WHAT YOU SHOULD DO →
Beginning with the line that contains "Posted at 15:11h", retype the entries below exactly, ending with the line that contains "strar el numero". Leave out any pictures.

┄┄┄┄┄┄┄┄┄┄┄┄┄┄┄┄┄┄┄┄

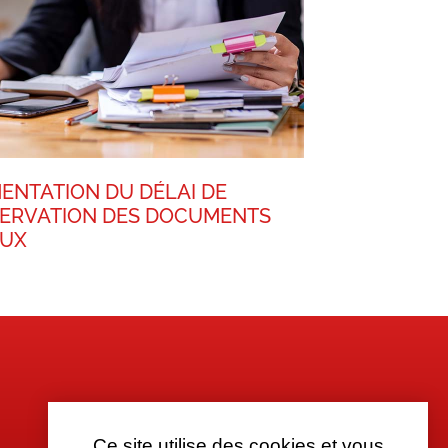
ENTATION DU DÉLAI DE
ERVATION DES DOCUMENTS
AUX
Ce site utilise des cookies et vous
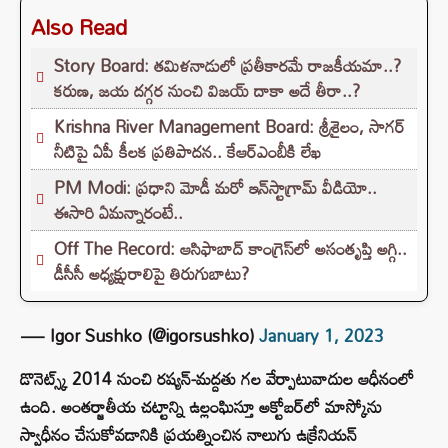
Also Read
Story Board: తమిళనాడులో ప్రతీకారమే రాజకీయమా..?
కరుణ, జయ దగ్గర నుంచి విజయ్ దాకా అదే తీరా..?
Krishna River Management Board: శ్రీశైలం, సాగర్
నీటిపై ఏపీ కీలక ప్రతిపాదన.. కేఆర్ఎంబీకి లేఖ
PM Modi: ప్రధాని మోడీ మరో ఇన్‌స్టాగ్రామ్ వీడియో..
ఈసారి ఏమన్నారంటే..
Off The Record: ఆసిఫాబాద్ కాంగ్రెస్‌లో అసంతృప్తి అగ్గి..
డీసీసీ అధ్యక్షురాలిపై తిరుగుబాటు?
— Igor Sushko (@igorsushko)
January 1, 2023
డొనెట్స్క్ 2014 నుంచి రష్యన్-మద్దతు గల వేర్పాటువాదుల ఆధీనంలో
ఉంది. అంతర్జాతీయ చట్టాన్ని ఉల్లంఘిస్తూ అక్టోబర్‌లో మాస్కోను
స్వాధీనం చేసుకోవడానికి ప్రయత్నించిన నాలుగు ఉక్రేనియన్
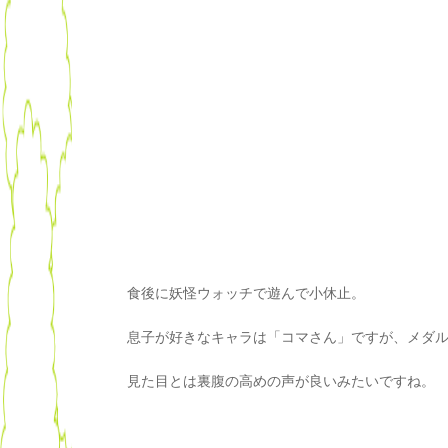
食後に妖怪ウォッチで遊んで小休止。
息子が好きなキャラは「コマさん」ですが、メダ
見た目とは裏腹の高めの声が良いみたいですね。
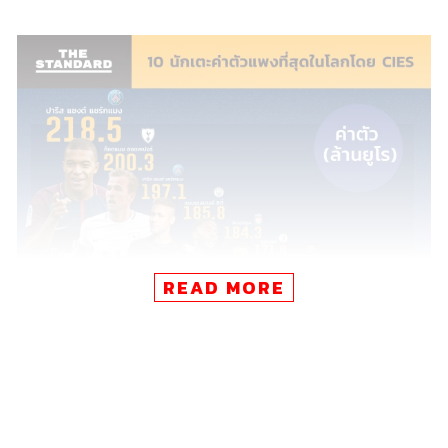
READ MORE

┄┄┄┄┄┄┄┄┄┄┄┄┄┄┄┄┄┄┄┄

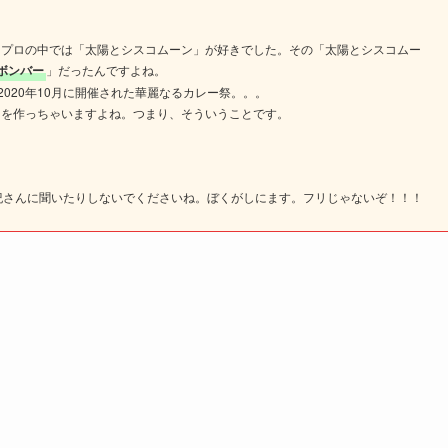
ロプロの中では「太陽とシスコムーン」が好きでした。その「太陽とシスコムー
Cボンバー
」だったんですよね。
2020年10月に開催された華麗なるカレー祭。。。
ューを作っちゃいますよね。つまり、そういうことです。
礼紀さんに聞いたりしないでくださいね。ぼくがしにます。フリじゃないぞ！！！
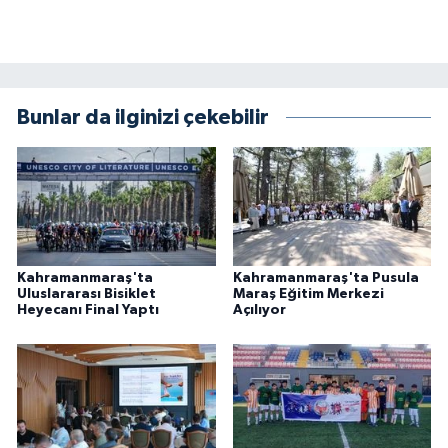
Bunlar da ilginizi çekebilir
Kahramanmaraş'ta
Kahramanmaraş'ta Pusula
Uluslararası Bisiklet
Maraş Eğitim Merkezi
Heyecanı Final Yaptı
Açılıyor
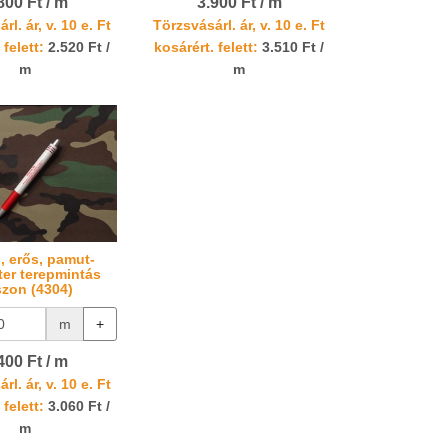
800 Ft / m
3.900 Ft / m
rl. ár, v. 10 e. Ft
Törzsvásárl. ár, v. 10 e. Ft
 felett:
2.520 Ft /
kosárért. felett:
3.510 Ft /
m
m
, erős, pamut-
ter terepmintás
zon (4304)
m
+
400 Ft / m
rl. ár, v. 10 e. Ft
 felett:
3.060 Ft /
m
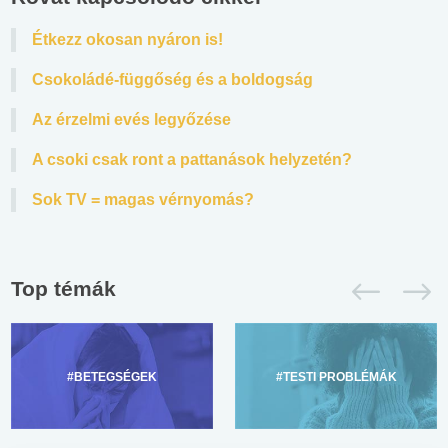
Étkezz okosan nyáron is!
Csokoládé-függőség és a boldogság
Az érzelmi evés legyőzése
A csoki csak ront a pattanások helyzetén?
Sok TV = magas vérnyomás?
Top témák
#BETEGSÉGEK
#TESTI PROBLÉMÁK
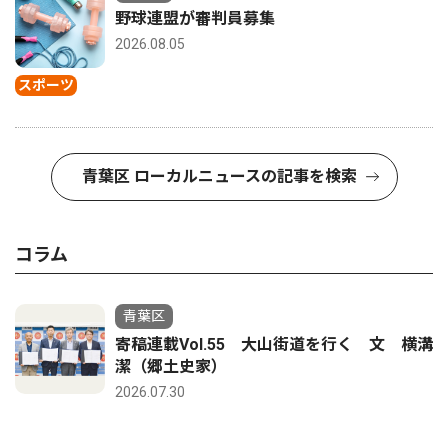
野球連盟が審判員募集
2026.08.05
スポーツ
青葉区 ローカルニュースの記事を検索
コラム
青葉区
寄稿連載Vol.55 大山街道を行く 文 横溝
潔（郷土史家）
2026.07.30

┄┄┄┄┄┄┄┄┄┄┄┄┄┄┄┄┄┄┄┄

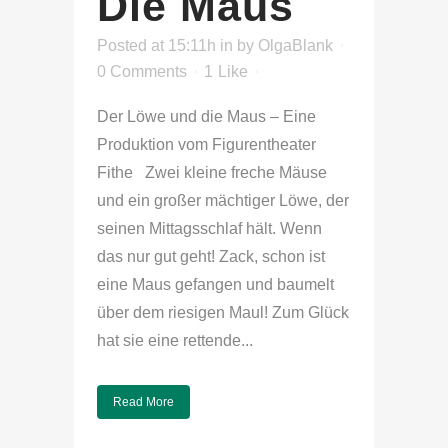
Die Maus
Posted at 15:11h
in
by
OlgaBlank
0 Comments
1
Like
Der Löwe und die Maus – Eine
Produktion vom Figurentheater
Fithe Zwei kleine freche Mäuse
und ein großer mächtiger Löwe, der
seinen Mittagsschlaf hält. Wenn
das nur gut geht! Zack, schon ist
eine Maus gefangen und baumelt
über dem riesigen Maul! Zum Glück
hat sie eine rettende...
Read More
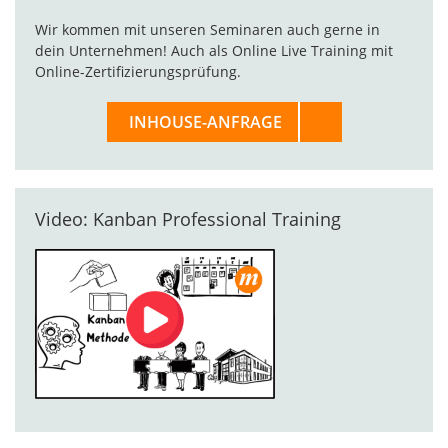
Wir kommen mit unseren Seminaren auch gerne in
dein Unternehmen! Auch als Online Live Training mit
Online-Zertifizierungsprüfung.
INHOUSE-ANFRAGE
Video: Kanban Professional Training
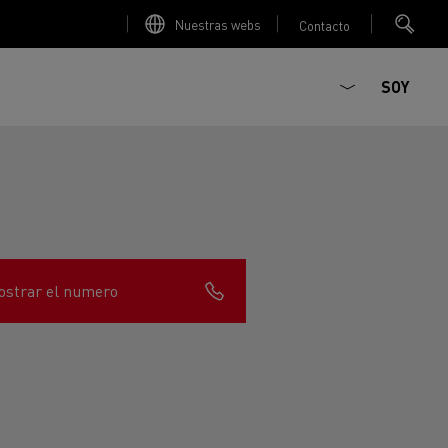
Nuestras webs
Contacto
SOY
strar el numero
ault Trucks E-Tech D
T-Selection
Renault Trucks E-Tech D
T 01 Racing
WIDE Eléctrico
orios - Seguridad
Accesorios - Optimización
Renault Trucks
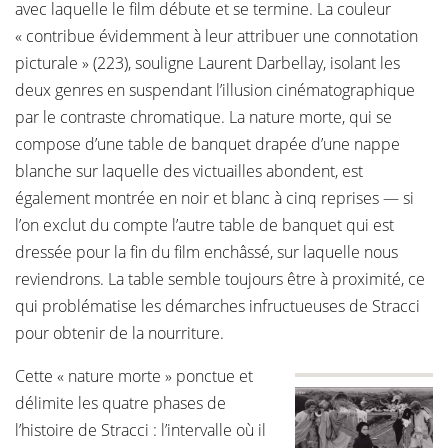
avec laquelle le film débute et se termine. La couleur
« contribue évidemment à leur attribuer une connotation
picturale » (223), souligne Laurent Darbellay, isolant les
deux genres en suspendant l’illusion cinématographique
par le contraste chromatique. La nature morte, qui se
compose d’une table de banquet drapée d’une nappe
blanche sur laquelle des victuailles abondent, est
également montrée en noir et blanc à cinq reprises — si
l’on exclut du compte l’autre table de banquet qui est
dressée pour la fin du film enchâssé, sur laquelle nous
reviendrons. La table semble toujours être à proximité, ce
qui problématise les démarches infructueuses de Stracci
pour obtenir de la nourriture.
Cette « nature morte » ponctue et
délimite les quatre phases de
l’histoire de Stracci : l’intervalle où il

┄┄┄┄┄┄┄┄┄┄┄┄┄┄┄┄┄┄┄┄

ANSWER SECTION →
Posted at 15:11h
in
by
OlgaBlank
0 Comments
1
Like
Der Löwe und die Maus – Eine
Produktion vom Figurentheater
Fithe Zwei kleine freche Mäuse
und ein großer mächtiger Löwe, der
seinen Mittagsschlaf hält. Wenn
das nur gut geht! Zack, schon ist
eine Maus gefangen und baumelt
über dem riesigen Maul! Zum Glück
hat sie eine rettende...
Read More
Wir kommen mit unseren Seminaren auch gerne in
dein Unternehmen! Auch als Online Live Training mit
Online-Zertifizierungsprüfung.
INHOUSE-ANFRAGE
Video: Kanban Professional Training
Nuestras webs
Contacto
SOY
strar el numero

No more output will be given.